━━ Extracted text

Your Questions Answered

Censorship

Question:

My English teacher has assigned us a censorship project. We were given a list of banned/challenged books and we had to choose one to do a report over, explaining why it was banned/challenged and giving our viewpoint on the book and censorship. I am a HUGE fan of your Alice series, so I chose the Alice series. I was wondering what your viewpoint is on your books being challenged or banned?

 Phyllis replied:
 
Of course I wish that none of my books were banned or censored, but the strange thing is that whenever this happens, the book sells many more copies.  The fact is that there are so many sensitive issues to so many different groups of people, that if every book was taken off the shelves that might offend someone, then any book that dealt with death, abortion, divorce, Halloween, sex, witches, holidays, pork, coed swimming, movies, makeup, homosexuality, violence, devils, alcohol, drugs, etc. etc. etc. would have to go.  Some people feel that books for children and young people should always be inspirational, and that the characters should never do anything of which the reader might not approve.  Writers write from the heart.  We write about life as it is in many cases, as well as life as it could be, or once was.  And the day that we all sit down to write the novel that will offend absolutely no one, will be the day that literature dies.
Posted on: October 8, 2010

Does this Mean Anything?

Question:
 
So there’s this guy at my school
& I really like him,but he talks trash about me behind
my back,but he stares at me for a t least 7 seconds.
Usually when a guy teases or is mean to a girl is because he
likes her.
I’m not sure if he likes me or if he’s just being rude.
Boys will be boys.
My friend says that he is a jerk.
Does this mean anything?
I hope you can answer!:)
By the way I love your “Alice” book series. 🙂
 
 
Phyllis replied:
 
I guess it means that you like guys who are rude and talk trash about you behind your back.  I’m wondering what THAT means?
Posted on: October 8, 2010

Writing More?

Question:
The Alice books are my favorite series ever!!!!!

━━━━
━━ Records supplied

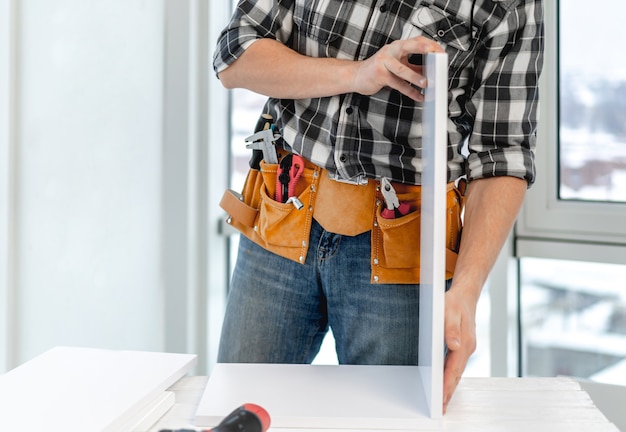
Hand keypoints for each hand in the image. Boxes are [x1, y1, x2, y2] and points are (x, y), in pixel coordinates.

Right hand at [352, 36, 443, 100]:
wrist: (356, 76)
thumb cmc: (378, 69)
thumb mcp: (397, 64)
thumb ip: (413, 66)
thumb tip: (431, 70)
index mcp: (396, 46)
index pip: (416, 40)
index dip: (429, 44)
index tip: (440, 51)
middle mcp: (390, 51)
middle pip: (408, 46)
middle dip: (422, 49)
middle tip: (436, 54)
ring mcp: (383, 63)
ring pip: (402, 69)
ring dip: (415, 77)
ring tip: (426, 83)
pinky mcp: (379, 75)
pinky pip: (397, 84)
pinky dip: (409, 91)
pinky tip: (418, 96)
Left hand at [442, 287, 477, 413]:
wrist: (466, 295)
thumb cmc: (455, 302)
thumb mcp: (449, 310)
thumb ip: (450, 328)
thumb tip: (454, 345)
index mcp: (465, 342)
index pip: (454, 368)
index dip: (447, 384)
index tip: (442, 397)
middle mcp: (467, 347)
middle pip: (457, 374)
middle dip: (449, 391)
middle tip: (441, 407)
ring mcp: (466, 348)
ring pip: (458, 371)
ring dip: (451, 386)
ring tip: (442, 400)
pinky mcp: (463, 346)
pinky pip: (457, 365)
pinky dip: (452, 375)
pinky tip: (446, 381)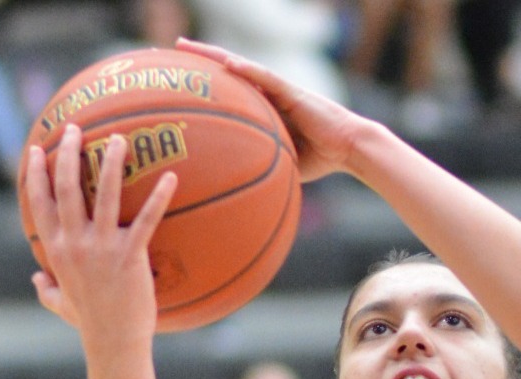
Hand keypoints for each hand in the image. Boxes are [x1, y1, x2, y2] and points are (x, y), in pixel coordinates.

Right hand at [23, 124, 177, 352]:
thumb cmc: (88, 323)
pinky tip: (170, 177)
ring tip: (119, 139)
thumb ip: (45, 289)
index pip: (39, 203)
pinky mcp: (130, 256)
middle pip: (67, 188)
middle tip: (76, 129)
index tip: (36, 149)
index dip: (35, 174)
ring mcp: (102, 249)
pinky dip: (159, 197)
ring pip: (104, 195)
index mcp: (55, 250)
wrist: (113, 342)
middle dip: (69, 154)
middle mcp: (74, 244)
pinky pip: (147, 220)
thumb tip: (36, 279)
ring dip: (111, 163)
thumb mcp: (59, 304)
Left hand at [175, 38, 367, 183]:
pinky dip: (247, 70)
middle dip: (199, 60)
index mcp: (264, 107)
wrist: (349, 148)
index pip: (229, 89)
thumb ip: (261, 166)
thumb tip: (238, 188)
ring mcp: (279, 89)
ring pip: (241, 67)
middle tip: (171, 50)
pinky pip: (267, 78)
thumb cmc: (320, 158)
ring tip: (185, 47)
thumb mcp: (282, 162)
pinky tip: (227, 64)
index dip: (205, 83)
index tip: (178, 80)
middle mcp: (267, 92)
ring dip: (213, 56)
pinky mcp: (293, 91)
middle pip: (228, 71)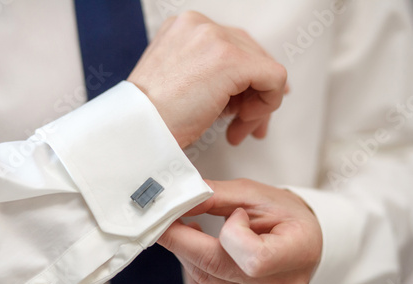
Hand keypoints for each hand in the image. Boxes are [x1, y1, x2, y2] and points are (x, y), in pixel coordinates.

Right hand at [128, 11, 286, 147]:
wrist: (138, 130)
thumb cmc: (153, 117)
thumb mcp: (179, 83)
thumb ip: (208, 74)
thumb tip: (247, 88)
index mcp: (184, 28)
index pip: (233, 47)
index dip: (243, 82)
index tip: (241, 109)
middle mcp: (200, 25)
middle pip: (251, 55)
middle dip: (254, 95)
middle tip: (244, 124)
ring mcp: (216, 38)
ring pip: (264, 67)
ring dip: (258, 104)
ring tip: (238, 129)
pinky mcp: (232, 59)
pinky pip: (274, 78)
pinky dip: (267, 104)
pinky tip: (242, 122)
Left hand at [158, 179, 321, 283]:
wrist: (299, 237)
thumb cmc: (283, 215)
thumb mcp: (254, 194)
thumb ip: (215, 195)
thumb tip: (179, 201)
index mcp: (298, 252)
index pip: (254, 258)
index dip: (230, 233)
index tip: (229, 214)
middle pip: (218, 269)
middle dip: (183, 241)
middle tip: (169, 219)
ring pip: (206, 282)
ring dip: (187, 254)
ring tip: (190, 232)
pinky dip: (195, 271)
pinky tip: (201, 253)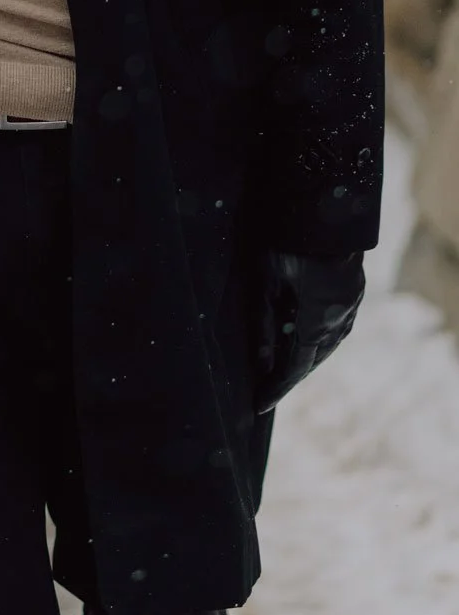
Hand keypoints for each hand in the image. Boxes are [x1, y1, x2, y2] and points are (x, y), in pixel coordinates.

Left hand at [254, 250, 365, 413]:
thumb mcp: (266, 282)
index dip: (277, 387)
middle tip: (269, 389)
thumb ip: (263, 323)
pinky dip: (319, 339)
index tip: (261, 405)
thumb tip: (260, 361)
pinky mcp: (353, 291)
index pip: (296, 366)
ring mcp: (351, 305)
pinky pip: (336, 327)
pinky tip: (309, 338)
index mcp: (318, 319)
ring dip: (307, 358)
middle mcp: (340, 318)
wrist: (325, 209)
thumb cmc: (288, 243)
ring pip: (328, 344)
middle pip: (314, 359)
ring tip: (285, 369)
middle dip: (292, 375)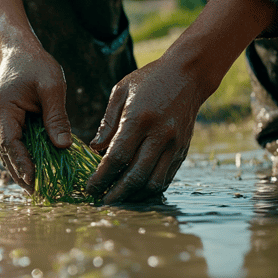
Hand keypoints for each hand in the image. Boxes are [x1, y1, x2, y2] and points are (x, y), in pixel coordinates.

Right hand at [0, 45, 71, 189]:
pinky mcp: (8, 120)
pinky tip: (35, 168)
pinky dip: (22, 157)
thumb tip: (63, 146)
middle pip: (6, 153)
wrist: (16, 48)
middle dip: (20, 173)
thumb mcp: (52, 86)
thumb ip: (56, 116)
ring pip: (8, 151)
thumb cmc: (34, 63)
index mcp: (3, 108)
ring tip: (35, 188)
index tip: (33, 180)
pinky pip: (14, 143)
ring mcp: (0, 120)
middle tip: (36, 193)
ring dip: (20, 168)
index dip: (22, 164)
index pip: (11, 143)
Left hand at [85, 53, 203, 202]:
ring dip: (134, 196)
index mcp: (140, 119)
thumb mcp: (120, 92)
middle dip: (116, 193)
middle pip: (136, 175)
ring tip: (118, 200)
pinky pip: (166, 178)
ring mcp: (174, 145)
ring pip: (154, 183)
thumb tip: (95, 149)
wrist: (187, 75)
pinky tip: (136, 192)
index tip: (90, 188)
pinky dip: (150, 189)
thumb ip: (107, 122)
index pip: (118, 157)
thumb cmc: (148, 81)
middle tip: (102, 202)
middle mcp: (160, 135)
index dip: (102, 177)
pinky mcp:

━━━━

> _Required actions_:
1. Answer these questions about the question-and-answer page.
(a) In the reply about censorship, what happens to a book's sales whenever it is banned or censored?
(b) In the question titled "Does this Mean Anything?", for at least how many seconds does the guy stare at the writer?
(c) What does the writer's friend say the guy is?
2. Write the next part of the question-and-answer page, starting after its last line.

> _Answer set_:
1.
(a) The book sells many more copies.
(b) At least 7 seconds.
(c) A jerk.

2.
I love how you put so many situations that you could have happen in your life in the books
I was wondering if you would be writeing anymore?
Phyllis replied:
 
I’m working on # 27 right now, but don’t have a title yet.  The very last book, #28, will be published in 2013.

Posted on: October 8, 2010

Don’t Want to Hurt Her Feelings

Question:

I am a sophomore in high school, and I’m also a REALLY big fan of your alice series.

I have a typical question, so if you have time, please reply back. Well, there is this guy that I really really like, but he is a senior, and one of my friends who went out with him still likes him but doesn’t want to go back out with him. He is one of my friends, and he is always super nice to me and gives me hugs. And some of my friends think he’s flirting with me, but I highly doubt it. What should I do? I dont’t want to tell my friend because she might hate me, but I don’t want to hurt her feelings either.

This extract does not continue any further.